Erdomed Muko contains sucrose, therefore patients with rare hereditary problems of fructose intolerance, glucose-galactose malabsorption or sucrase-isomaltase insufficiency should not take this medicinal product.
One sachet contains 3.5 g of sucrose. This should be taken into account in diabetic patients.
Use of other medications
No clinically significant adverse interactions have been observed with other preparations used to treat respiratory tract infections and chronic obstructive pulmonary disease such as theophylline, preparations that relax bronchial smooth muscle (steroid therapy), erythromycin, amoxicillin or co-trimoxazole. After administration of erdosteine, an increase in the concentration of amoxicillin in the respiratory tract has been shown.
Concomitant treatment with preparations that reduce the cough reflex (antitussive preparations) may cause the accumulation of large amounts of bronchial secretions, which may lead to the deterioration of the patient's condition in the course of the disease, e.g. due to deterioration of respiratory function.
To avoid complications, antitussive preparations and secretolytic preparations should not be routinely combined, especially before bedtime.

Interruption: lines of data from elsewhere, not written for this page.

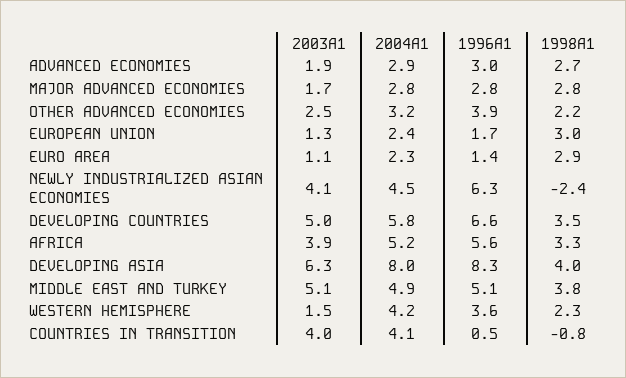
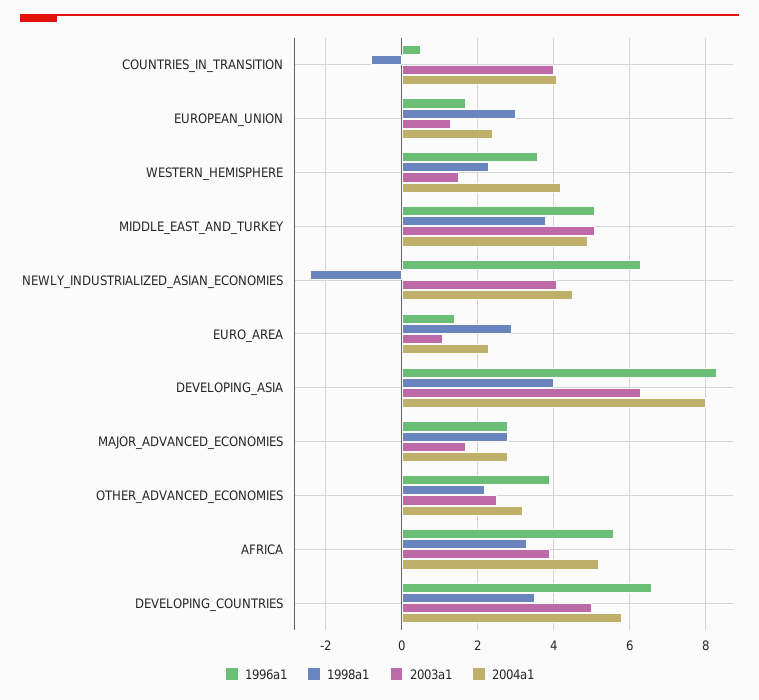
  {
    "2003A1": {
-     "ADVANCED ECONOMIES": 1.9,
      "MAJOR ADVANCED ECONOMIES": 1.7,
      "OTHER ADVANCED ECONOMIES": 2.5,
      "EUROPEAN UNION": 1.3,
      "EURO AREA": 1.1,
      "NEWLY INDUSTRIALIZED ASIAN ECONOMIES": 4.1,
      "DEVELOPING COUNTRIES": 5,
      "AFRICA": 3.9,
      "DEVELOPING ASIA": 6.3,
      "MIDDLE EAST AND TURKEY": 5.1,
      "WESTERN HEMISPHERE": 1.5,
      "COUNTRIES IN TRANSITION": 4
    },
    "2004A1": {
-     "ADVANCED ECONOMIES": 2.9,
      "MAJOR ADVANCED ECONOMIES": 2.8,
      "OTHER ADVANCED ECONOMIES": 3.2,
      "EUROPEAN UNION": 2.4,
      "EURO AREA": 2.3,
      "NEWLY INDUSTRIALIZED ASIAN ECONOMIES": 4.5,
      "DEVELOPING COUNTRIES": 5.8,
      "AFRICA": 5.2,
      "DEVELOPING ASIA": 8,
      "MIDDLE EAST AND TURKEY": 4.9,
      "WESTERN HEMISPHERE": 4.2,
      "COUNTRIES IN TRANSITION": 4.1
    },
    "1996A1": {
-     "ADVANCED ECONOMIES": 3,
      "MAJOR ADVANCED ECONOMIES": 2.8,
      "OTHER ADVANCED ECONOMIES": 3.9,
      "EUROPEAN UNION": 1.7,
      "EURO AREA": 1.4,
      "NEWLY INDUSTRIALIZED ASIAN ECONOMIES": 6.3,
      "DEVELOPING COUNTRIES": 6.6,
      "AFRICA": 5.6,
      "DEVELOPING ASIA": 8.3,
      "MIDDLE EAST AND TURKEY": 5.1,
      "WESTERN HEMISPHERE": 3.6,
      "COUNTRIES IN TRANSITION": 0.5
    },
    "1998A1": {
-     "ADVANCED ECONOMIES": 2.7,
      "MAJOR ADVANCED ECONOMIES": 2.8,
      "OTHER ADVANCED ECONOMIES": 2.2,
      "EUROPEAN UNION": 3,
      "EURO AREA": 2.9,
      "NEWLY INDUSTRIALIZED ASIAN ECONOMIES": -2.4,
      "DEVELOPING COUNTRIES": 3.5,
      "AFRICA": 3.3,
      "DEVELOPING ASIA": 4,
      "MIDDLE EAST AND TURKEY": 3.8,
      "WESTERN HEMISPHERE": 2.3,
      "COUNTRIES IN TRANSITION": -0.8
    }
  }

Pregnancy and breastfeeding
There are no clinical data on the use of erdostein during pregnancy. Animal studies do not indicate direct or indirect harmful effects on pregnancy, embryo / fetal development, parturition or postnatal development. Nevertheless, the use of the product by pregnant or breastfeeding women is not recommended.
Use of the preparation in children and adolescents
Do not use in children under 12 years of age.